Two children among four dead in Lebanon strikes blamed on Israel
Strikes in Lebanon blamed on Israel killed four people Friday including two children and a local Hamas official, state media and a source close to the Palestinian group said.
Hezbollah, a Hamas ally, has traded near daily cross-border fire with Israeli forces since the Palestinian group's October 7 attack on southern Israel that sparked the war in Gaza, now in its eighth month.
The Iran-backed Lebanese movement has intensified its attacks in recent days, including using new weapons.
Lebanon's state-run National News Agency said "Israeli strikes targeted Najjariyeh and Addousiyeh", two adjacent villages near the southern city of Sidon, about 30 kilometres (19 miles) from the Israeli border.
The Israeli military said in a statement that its air force "struck terrorist infrastructure" where Hezbollah fighters operated in the Najjariyeh area.
The "infrastructure contained several compounds used by Hezbollah's aerial defence array and posed a threat to Israeli aircraft", it added.
Hezbollah announced a fighter from Najjariyeh had died. The NNA said two Syrian children were killed in the Najjariyeh strike, identifying them as Osama and Hani al-Khaled.
The United Nations children's agency UNICEF said on X that "two children were killed in an air strike in southern Lebanon," adding: "Protection of children is an obligation under the international humanitarian law."
An AFP photographer said the strikes hit a pickup truck in Najjariyeh and an orchard.
The Israeli army statement said that "Hezbollah's aerial defence array deliberately operates from within civilian areas, thus endangering the lives of civilians in southern Lebanon".
- East Lebanon strike -
Later Friday, a source close to Hamas in Lebanon said a local official from the Palestinian militant group was killed in an Israeli strike on an eastern district near the Syrian border.
Sharhabil Sayed, a Hamas official responsible for Lebanon's eastern Bekaa Valley, "was killed in an Israeli strike that targeted his vehicle", the source close to the Palestinian group said, requesting anonymity as they were not authorised to speak to the media.
Lebanon's civil defence agency and the NNA reported one dead in an Israeli strike on a vehicle in Majdal Anjar, around five kilometres (three miles) from the Syrian border and around 60 kilometres from Lebanon's southern border with Israel.
Hezbollah said it launched "50 Katyusha rockets" at an Israeli base in retaliation for the Najjariyeh strike, and also announced further cross-border attacks, including with more rockets.
The Israeli army said that "approximately 75 launches were identified crossing from Lebanon into Israeli territory, dozens of which were intercepted".
A spokesperson for Israel's Magen David Adom emergency medical service said that two people were wounded in northern Israel.
Hezbollah announced it had launched "attack drones" on Israeli military positions, a day after it said it had attacked an army position in the border town of Metula, wounding three soldiers.

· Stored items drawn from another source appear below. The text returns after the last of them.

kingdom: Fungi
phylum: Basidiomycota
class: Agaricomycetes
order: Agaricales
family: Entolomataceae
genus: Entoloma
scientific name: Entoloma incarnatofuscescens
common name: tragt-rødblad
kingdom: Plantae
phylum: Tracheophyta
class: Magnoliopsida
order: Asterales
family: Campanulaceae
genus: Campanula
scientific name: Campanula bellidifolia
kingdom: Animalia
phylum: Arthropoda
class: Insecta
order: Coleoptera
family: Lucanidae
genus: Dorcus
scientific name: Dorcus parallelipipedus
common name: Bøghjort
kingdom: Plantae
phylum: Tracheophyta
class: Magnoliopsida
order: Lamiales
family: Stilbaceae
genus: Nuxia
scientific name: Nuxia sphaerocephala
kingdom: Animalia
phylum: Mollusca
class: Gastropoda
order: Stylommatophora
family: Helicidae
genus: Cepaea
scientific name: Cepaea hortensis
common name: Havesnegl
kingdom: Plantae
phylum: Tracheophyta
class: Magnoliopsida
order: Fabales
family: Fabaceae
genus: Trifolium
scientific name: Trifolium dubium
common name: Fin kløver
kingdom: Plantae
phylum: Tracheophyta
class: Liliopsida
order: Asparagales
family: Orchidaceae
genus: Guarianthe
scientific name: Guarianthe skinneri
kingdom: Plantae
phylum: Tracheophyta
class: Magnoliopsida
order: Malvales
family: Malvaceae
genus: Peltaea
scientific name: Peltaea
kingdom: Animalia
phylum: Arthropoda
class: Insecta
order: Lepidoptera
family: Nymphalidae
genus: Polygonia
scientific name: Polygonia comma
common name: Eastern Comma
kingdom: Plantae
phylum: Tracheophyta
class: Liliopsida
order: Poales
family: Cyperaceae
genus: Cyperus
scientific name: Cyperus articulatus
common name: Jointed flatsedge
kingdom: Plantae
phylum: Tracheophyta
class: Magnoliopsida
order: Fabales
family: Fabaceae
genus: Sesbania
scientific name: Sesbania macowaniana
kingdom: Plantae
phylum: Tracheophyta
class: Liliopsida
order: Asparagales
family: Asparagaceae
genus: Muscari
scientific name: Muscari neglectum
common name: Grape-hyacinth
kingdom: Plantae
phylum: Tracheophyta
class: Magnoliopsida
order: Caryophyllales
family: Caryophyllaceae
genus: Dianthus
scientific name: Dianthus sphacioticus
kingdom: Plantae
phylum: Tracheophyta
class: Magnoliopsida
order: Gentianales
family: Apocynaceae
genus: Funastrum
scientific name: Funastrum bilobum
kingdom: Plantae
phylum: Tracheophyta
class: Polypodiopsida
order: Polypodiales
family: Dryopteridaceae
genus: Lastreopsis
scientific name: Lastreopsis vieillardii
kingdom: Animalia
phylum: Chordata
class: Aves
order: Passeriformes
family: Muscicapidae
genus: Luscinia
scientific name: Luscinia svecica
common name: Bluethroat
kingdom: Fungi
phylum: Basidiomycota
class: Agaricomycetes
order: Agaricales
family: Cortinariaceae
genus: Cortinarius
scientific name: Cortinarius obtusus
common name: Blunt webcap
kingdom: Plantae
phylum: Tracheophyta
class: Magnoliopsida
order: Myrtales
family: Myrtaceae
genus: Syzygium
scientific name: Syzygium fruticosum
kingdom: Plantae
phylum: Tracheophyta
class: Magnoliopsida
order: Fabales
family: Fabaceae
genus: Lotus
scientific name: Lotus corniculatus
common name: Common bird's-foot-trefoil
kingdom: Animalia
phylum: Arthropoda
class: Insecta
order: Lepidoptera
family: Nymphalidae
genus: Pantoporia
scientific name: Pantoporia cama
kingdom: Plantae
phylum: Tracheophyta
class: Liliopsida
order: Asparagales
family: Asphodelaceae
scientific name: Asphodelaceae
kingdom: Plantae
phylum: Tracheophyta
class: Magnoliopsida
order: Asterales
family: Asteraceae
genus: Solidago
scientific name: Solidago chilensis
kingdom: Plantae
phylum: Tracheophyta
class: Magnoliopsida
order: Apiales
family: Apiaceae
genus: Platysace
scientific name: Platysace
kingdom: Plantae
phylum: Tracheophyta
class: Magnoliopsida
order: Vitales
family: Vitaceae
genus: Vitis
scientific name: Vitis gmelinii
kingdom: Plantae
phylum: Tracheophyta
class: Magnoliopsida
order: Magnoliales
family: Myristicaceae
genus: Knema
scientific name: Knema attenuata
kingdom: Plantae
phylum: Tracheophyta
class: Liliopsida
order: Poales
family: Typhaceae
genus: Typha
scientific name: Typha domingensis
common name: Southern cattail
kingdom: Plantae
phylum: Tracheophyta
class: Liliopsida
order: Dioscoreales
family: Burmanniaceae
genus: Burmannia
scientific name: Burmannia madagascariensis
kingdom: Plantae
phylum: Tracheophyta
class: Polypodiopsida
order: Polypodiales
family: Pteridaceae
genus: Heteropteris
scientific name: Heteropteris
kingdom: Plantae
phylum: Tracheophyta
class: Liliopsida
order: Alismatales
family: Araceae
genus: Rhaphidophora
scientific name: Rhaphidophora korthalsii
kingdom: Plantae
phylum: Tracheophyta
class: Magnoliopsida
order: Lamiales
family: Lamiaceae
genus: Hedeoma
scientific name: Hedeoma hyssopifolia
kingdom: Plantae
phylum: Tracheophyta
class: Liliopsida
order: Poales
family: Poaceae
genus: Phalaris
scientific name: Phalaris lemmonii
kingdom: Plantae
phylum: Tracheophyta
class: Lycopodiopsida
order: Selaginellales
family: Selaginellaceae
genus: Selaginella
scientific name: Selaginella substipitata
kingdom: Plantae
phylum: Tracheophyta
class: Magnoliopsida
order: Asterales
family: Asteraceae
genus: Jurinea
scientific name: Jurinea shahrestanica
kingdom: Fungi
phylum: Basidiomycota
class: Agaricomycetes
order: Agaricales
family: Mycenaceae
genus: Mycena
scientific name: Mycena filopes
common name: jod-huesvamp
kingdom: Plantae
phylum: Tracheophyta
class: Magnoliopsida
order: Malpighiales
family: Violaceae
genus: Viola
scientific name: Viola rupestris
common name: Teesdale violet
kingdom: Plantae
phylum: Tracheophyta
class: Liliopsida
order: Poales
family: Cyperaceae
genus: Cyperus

Hezbollah said Thursday's attack was carried out with an "attack drone carrying two S5 rockets", which are normally launched from jets.
Earlier this week, Hezbollah said it had targeted an Israeli base near Tiberias, about 30 kilometres from the Lebanese border -- one of the group's deepest attacks into Israeli territory since cross-border exchanges began on October 8.
The fighting has killed at least 419 people in Lebanon, mostly militants but also including 82 civilians, according to an AFP tally.
Israel says 14 soldiers and 11 civilians have been killed on its side of the border.